QUOTED PASSAGE.
Supreme Court, Appellate Division, Second Department, New York.
Jul 29, 2015
130 A.D.3d 978 (N.Y. App. Div. 2015)

Opinion

2015-07-29

Tanya HARTMAN, etc., respondent-appellant, v. MILBEL ENTERPRISES, INC., doing business as Duvet Restaurant and Lounge, et al., appellants-respondents, et al., defendant.

Faust Goetz Schenker & Blee, New York, N.Y. (Peter Kreymer of counsel), for appellants-respondents Milbel Enterprises, Inc., doing business as Duvet Restaurant and Lounge, N.E.C. Security Consultants, Inc., Belkin Family Limited Partnership, Edward Belkin, and Sabina Belkin. Law Office of Michael H. Joseph, PLLC, White Plains, N.Y., for appellant-respondent Anthony Taylor.



Faust Goetz Schenker & Blee, New York, N.Y. (Peter Kreymer of counsel), for appellants-respondents Milbel Enterprises, Inc., doing business as Duvet Restaurant and Lounge, N.E.C. Security Consultants, Inc., Belkin Family Limited Partnership, Edward Belkin, and Sabina Belkin. Law Office of Michael H. Joseph, PLLC, White Plains, N.Y., for appellant-respondent Anthony Taylor.
Targum, Britton & Tolud, LLP (Pollack, Pollack, Isaac & DeCicco, LLP, New York, N.Y. [Brian J. Isaac and Kenneth J. Gorman], of counsel), for respondent-appellant.

PETER B. SKELOS, J.P., JOHN M. LEVENTHAL, LEONARD B. AUSTIN, and ROBERT J. MILLER, JJ.

THE TASKS.
A) List the justices named in the court opinion header above.
B) Quote the court opinion header from "Tanya HARTMAN, etc., respondent-appellant, v." up to and including "et al., defendant.".
C) According to the court opinion header, which law office represented appellant-respondent Anthony Taylor?

A block of data.
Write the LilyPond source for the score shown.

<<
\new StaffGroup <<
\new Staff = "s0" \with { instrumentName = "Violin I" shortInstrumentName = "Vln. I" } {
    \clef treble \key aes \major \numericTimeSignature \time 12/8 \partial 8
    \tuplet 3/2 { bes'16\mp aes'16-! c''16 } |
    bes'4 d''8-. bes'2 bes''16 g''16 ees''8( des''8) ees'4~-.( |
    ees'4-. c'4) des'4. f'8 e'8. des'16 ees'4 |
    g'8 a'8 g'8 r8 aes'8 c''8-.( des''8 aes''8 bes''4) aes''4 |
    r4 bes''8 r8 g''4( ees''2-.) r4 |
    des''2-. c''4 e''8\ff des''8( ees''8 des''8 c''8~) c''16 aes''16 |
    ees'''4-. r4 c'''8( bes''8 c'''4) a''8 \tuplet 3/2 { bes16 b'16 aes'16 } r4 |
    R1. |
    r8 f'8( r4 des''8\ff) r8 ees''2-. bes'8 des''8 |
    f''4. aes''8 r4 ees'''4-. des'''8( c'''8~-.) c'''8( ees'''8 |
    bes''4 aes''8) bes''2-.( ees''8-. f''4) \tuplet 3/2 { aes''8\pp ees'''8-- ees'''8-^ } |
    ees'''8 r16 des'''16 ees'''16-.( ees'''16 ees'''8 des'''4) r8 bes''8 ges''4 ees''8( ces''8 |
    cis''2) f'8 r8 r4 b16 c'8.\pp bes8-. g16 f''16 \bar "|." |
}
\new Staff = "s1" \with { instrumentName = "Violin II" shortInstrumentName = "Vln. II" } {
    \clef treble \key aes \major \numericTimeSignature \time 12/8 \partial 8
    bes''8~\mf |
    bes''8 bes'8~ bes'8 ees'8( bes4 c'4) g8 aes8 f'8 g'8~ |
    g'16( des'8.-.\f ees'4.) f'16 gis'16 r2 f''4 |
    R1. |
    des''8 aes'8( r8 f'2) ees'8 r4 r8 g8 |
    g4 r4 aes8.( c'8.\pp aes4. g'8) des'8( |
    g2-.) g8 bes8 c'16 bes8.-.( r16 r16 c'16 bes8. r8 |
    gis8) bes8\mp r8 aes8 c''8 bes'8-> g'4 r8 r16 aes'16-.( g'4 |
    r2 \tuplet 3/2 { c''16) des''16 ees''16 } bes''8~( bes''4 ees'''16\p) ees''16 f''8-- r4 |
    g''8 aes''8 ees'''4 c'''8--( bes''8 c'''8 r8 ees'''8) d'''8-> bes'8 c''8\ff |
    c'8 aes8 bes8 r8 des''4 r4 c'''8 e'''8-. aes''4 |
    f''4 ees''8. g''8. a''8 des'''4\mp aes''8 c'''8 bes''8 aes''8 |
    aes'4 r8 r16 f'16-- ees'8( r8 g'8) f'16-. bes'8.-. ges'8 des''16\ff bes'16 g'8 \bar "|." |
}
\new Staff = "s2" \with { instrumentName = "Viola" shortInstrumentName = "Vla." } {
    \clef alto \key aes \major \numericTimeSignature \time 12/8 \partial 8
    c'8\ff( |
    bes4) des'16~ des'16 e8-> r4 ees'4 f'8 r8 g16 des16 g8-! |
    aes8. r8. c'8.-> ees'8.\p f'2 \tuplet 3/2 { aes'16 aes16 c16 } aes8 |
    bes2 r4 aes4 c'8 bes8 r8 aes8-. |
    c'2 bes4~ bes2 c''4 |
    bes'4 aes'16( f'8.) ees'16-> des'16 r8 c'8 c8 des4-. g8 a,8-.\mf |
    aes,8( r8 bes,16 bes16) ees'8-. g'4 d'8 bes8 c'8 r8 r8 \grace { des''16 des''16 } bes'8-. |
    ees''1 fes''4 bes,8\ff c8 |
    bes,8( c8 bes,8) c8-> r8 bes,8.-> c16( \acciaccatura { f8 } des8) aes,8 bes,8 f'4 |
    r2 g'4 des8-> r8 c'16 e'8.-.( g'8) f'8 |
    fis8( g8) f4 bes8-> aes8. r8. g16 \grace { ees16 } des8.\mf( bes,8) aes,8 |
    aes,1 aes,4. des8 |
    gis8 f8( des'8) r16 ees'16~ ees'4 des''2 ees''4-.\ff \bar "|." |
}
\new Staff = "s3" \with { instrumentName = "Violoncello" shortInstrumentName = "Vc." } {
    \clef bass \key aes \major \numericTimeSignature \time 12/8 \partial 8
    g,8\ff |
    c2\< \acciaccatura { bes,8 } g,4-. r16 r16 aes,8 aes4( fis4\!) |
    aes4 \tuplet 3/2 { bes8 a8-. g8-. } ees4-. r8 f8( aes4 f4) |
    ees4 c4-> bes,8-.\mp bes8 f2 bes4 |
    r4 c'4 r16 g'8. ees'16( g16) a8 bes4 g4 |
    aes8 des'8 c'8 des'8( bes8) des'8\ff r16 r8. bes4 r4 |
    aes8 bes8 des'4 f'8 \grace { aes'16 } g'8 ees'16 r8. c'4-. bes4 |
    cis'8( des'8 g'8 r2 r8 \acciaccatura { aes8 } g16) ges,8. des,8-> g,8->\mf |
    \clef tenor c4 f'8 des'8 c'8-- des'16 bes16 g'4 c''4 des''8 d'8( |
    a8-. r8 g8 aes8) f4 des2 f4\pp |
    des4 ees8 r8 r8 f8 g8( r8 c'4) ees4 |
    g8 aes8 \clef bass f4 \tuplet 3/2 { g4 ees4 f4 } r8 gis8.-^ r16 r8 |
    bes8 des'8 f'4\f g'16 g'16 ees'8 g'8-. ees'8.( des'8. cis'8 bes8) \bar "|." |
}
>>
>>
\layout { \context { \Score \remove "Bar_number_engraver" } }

ANSWERS TO THE EXERCISES.
A) Peter B. Skelos, John M. Leventhal, Leonard B. Austin, Robert J. Miller

B)
Tanya HARTMAN, etc., respondent-appellant, v. MILBEL ENTERPRISES, INC., doing business as Duvet Restaurant and Lounge, et al., appellants-respondents, et al., defendant.

C) The Law Office of Michael H. Joseph, PLLC, of White Plains, N.Y.